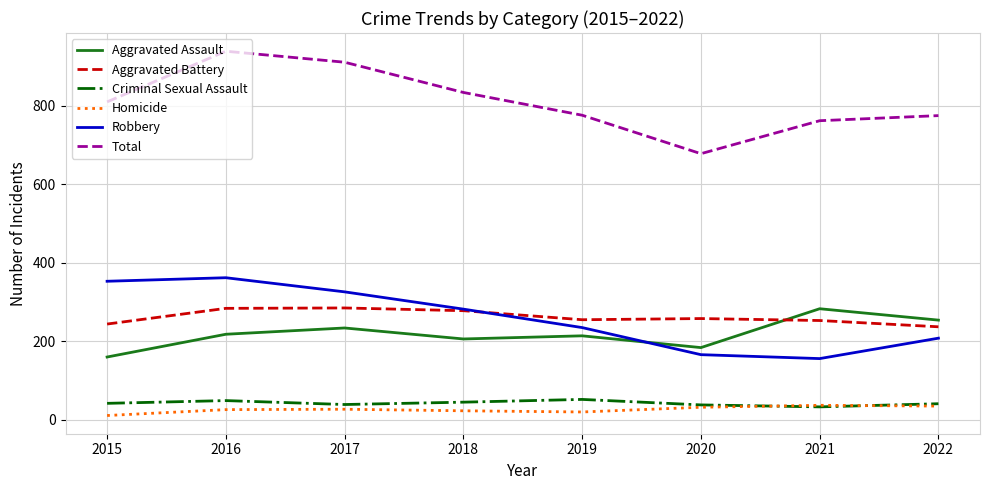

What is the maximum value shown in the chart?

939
============================================================
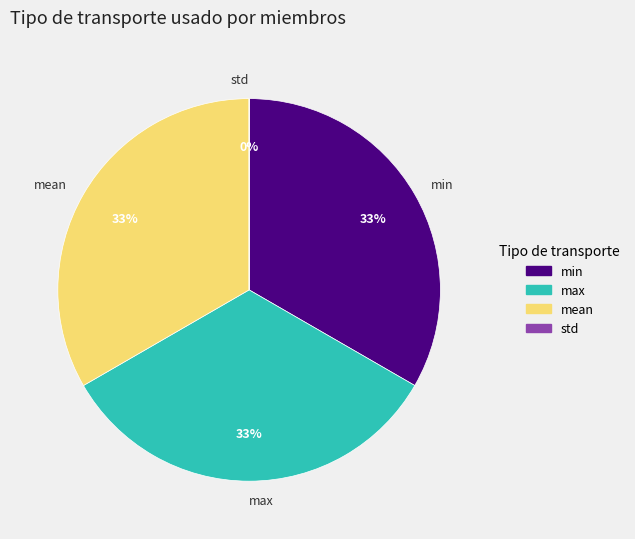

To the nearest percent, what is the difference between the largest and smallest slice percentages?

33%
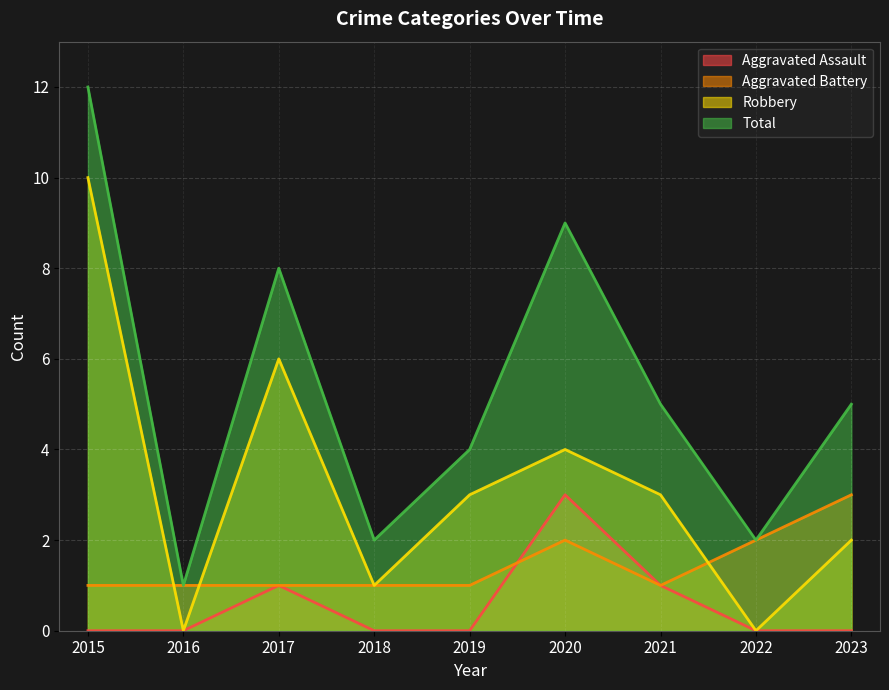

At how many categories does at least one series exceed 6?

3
============================================================
# PROMPT
Collect every line of the records that contains the word "value" and copy each one.

# TASK OUTPUT
What is the maximum value shown in the chart?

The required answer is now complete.